[To do] Copy the passage of the landlord tax review article from "Its call is" to "the fourth quarter of 2021.", keeping its wording unchanged.

[Selected extract]
********************

NRLA calls on Chancellor for landlord tax review

There should be a full review of how private rented housing is taxed, the National Residential Landlords Association has told the Government.

Its call is backed by research findings showing that in the fourth quarter of 2022, 65 per cent of landlords had experienced increased demand for private rented housing across England and Wales. This was a 9 percentage point increase on the 56 per cent of respondents who reported an increase in demand in the fourth quarter of 2021.

Despite strong demand, 30 per cent of respondents said they plan to cut the number of properties they rent in 2023. This is the highest level of planned disinvestment in more than six years according to the research. Just nine per cent of landlords say they plan to increase the number of properties they rent over the next 12 months, down from 14 per cent who said they would do so in fourth quarter of 2021.

The crisis facing renters in need of accommodation follows tax changes aimed at dampening investment in the sector. This has included restricting mortgage interest relief, a three per cent stamp duty levy on the purchase of homes to rent out and, in the Autumn Statement last year, an effective hike in Capital Gains Tax.

********************

[Extracted data]
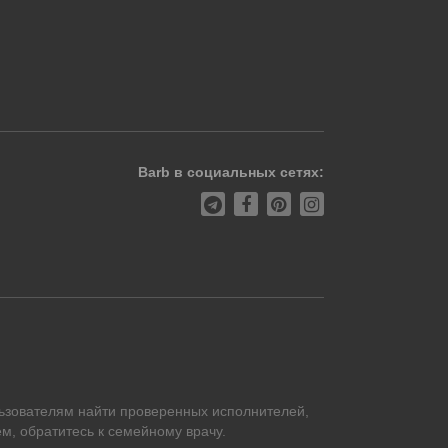
Barb в социальных сетях:
ьзователям найти проверенных исполнителей,
м, обратитесь к семейному врачу.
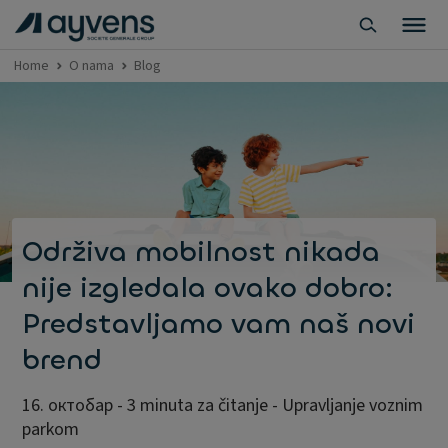
Home
O nama
Blog
Održiva mobilnost nikada
nije izgledala ovako dobro:
Predstavljamo vam naš novi
brend
16. октобар - 3 minuta za čitanje - Upravljanje voznim
parkom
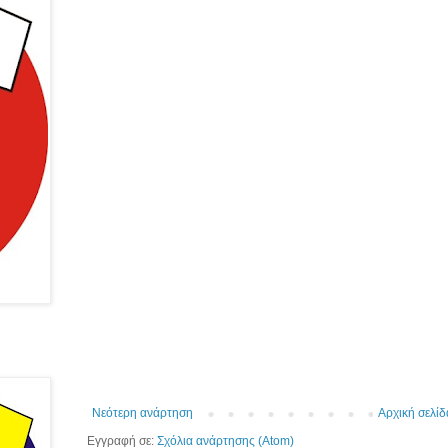
Νεότερη ανάρτηση
Αρχική σελίδ
Εγγραφή σε:
Σχόλια ανάρτησης (Atom)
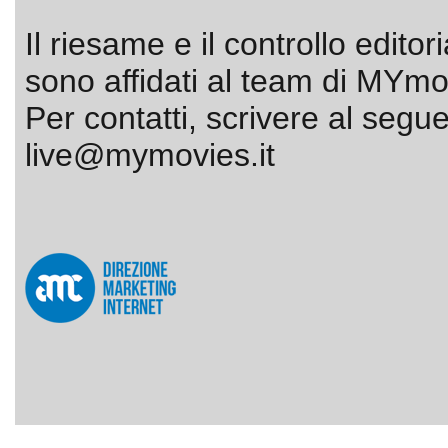
Il riesame e il controllo editor
sono affidati al team di MYmov
Per contatti, scrivere al segue
live@mymovies.it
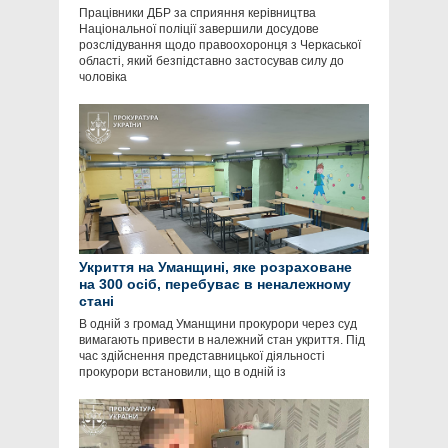
Працівники ДБР за сприяння керівництва
Національної поліції завершили досудове
розслідування щодо правоохоронця з Черкаської
області, який безпідставно застосував силу до
чоловіка
Укриття на Уманщині, яке розраховане
на 300 осіб, перебуває в неналежному
стані
В одній з громад Уманщини прокурори через суд
вимагають привести в належний стан укриття. Під
час здійснення представницької діяльності
прокурори встановили, що в одній із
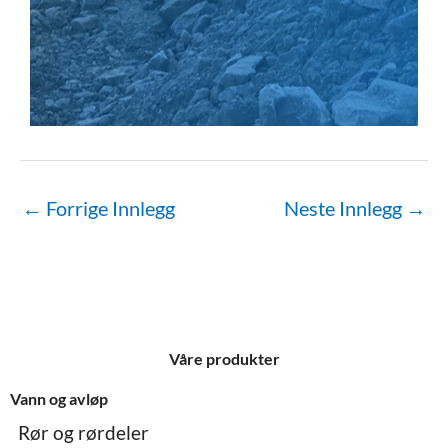
←
Forrige Innlegg
Neste Innlegg
→
Våre produkter
Vann og avløp
Rør og rørdeler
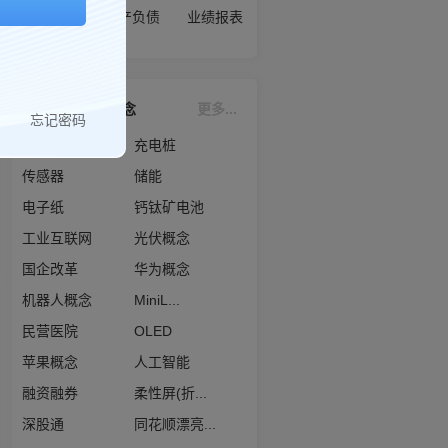
现金流量
资产负债
业绩报表
京东方Ａ
相关概念
更多...
忘记密码
长安汽车概...
充电桩
传感器
储能
电子纸
钙钛矿电池
工业互联网
光伏概念
国企改革
华为概念
机器人概念
MiniL...
民营医院
OLED
苹果概念
人工智能
融资融券
柔性屏(折...
深股通
同花顺漂亮...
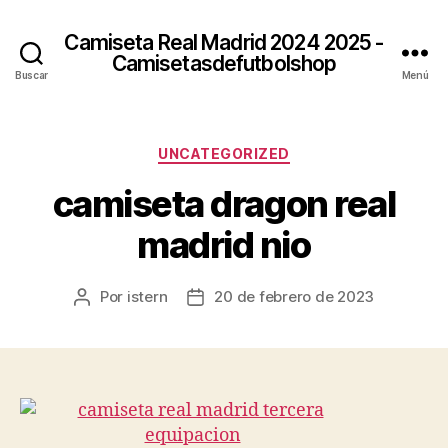
Camiseta Real Madrid 2024 2025 -
Camisetasdefutbolshop
Buscar
Menú
Categorías
UNCATEGORIZED
camiseta dragon real
madrid nio
Por
istern
20 de febrero de 2023
Autor
Fecha
de
de
la
la
entrada
entrada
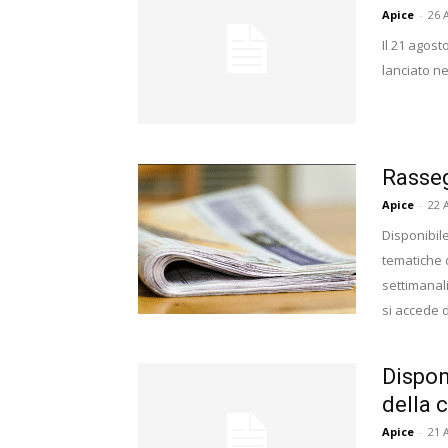
Apice
-
26 
Il 21 agost
lanciato ne
Rasseg
Apice
-
22 
Disponibile
tematiche d
settimanali
si accede 
Dispon
della 
Apice
-
21 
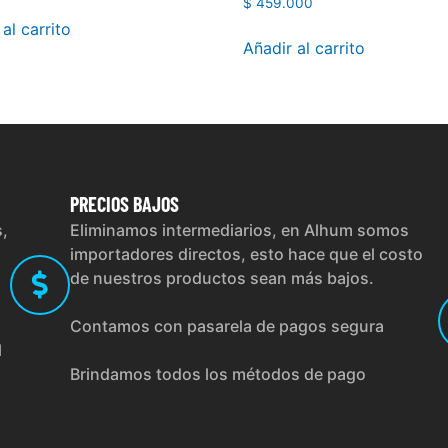
$
459.000
al carrito
Añadir al carrito
PRECIOS
BAJOS
s,
Eliminamos intermediarios, en Alhum somos
importadores directos, esto hace que el costo
de nuestros productos sean más bajos.
Contamos con pasarela de pagos segura
l
Brindamos todos los métodos de pago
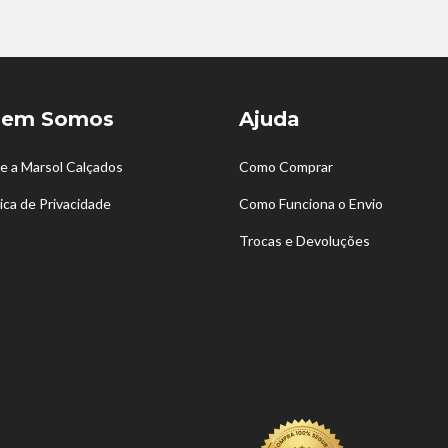
em Somos
Ajuda
e a Marsol Calçados
Como Comprar
tica de Privacidade
Como Funciona o Envio
Trocas e Devoluções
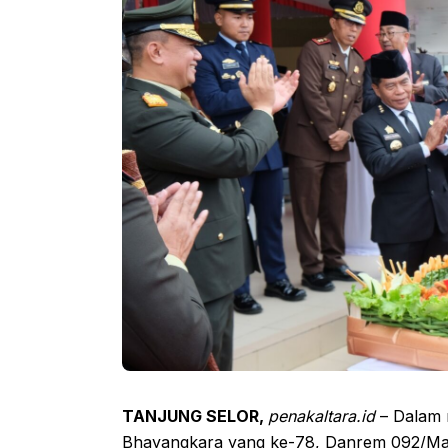
TANJUNG SELOR,
penakaltara.id
– Dalam 
Bhayangkara yang ke-78, Danrem 092/Maha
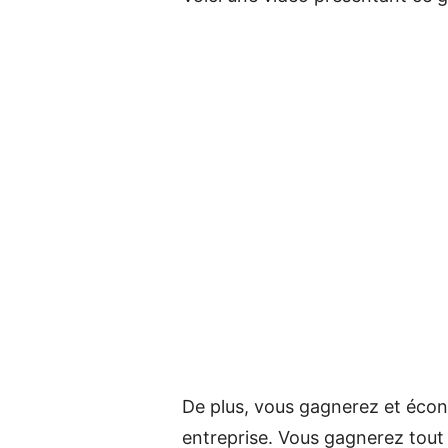
De plus, vous gagnerez et écono
entreprise. Vous gagnerez tout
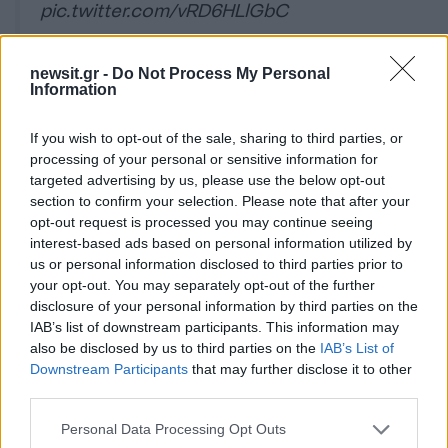
pic.twitter.com/vRD6HLlGbC
— Chris AR Blauvelt (@arblauvelt)
newsit.gr -
Do Not Process My Personal
May 18, 2026
Information
If you wish to opt-out of the sale, sharing to third parties, or
processing of your personal or sensitive information for
Μετά τη δημοσιοποίηση της ιστορίας του,
targeted advertising by us, please use the below opt-out
διαδικτυακή καμπάνια οικονομικής ενίσχυσης για
section to confirm your selection. Please note that after your
την οικογένειά του συγκέντρωσε σχεδόν 2
opt-out request is processed you may continue seeing
interest-based ads based on personal information utilized by
εκατομμύρια δολάρια μέσα σε λιγότερο από ένα
us or personal information disclosed to third parties prior to
24ωρο.
your opt-out. You may separately opt-out of the further
disclosure of your personal information by third parties on the
Αν τα χάσατε
IAB’s list of downstream participants. This information may
also be disclosed by us to third parties on the
IAB’s List of
Downstream Participants
that may further disclose it to other
Ανανεώθηκε πριν
9 λεπτά
third parties.
Please note that this website/app uses one or more Google
Personal Data Processing Opt Outs
services and may gather and store information including but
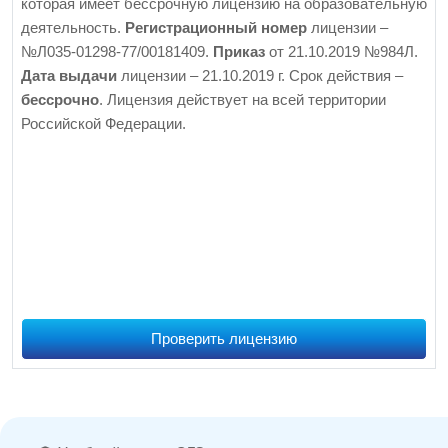
которая имеет бессрочную лицензию на образовательную
деятельность.
Регистрационный номер
лицензии –
№Л035-01298-77/00181409.
Приказ
от 21.10.2019 №984Л.
Дата выдачи
лицензии – 21.10.2019 г. Срок действия –
бессрочно
. Лицензия действует на всей территории
Российской Федерации.
Проверить лицензию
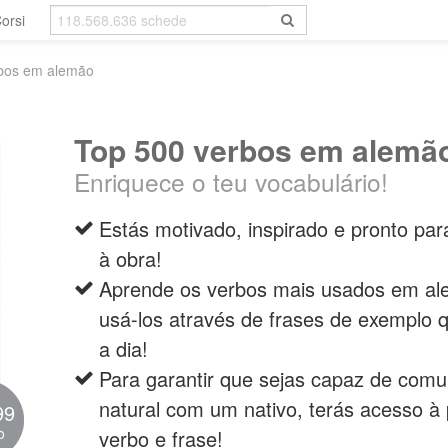
orsi
bos em alemão
Top 500 verbos em alemã
Enriquece o teu vocabulário!
Estás motivado, inspirado e pronto pa
à obra!
Aprende os verbos mais usados em 
usá-los através de frases de exemplo 
a dia!
Para garantir que sejas capaz de comun
natural com um nativo, terás acesso à
99
o
verbo e frase!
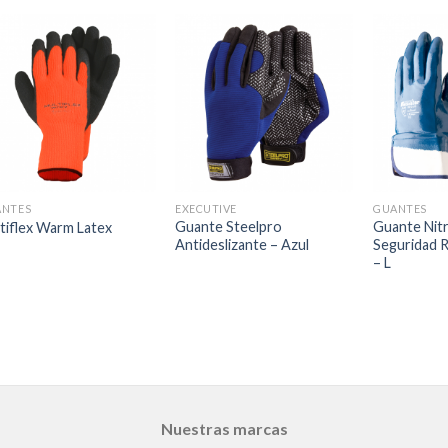
ANTES
EXECUTIVE
GUANTES
Guante Steelpro
Guante Nitr
tiflex Warm Latex
Antideslizante – Azul
Seguridad 
– L
Nuestras marcas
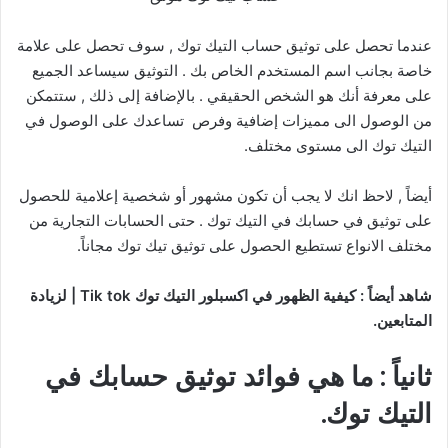
عندما تحصل على توثيق حساب التيك توك , سوف تحصل على علامة
خاصة بجانب اسم المستخدم الخاص بك . التوثيق سيساعد الجميع
على معرفة أنك هو الشخص الحقيقي . بالإضافة إلى ذلك , ستتمكن
من الوصول الى مميزات إضافية وفرص تساعدك على الوصول في
التيك توك الى مستوى مختلف.
أيضاً , لاحظ انك لا يجب أن تكون مشهور أو شخصية إعلامية للحصول
على توثيق في حسابك في التيك توك . حتى الحسابات التجارية من
مختلف الانواع تستطيع الحصول على توثيق تيك توك مجاناً.
شاهد أيضاً : كيفية الظهور في اكسبلور التيك توك Tik tok | لزيادة
المتابعين.
ثانياً : ما هي فوائد توثيق حسابك في
التيك توك.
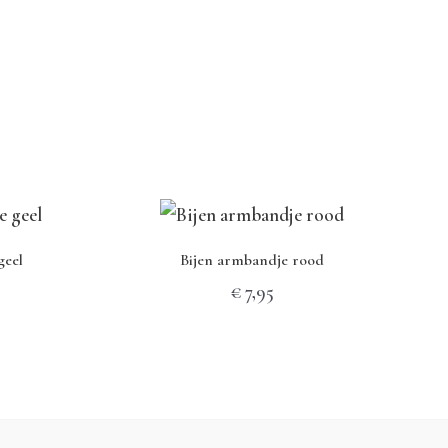
geel
Bijen armbandje rood
€
7,95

********************

[Answer for the task]
Its call is backed by research findings showing that in the fourth quarter of 2022, 65 per cent of landlords had experienced increased demand for private rented housing across England and Wales. This was a 9 percentage point increase on the 56 per cent of respondents who reported an increase in demand in the fourth quarter of 2021.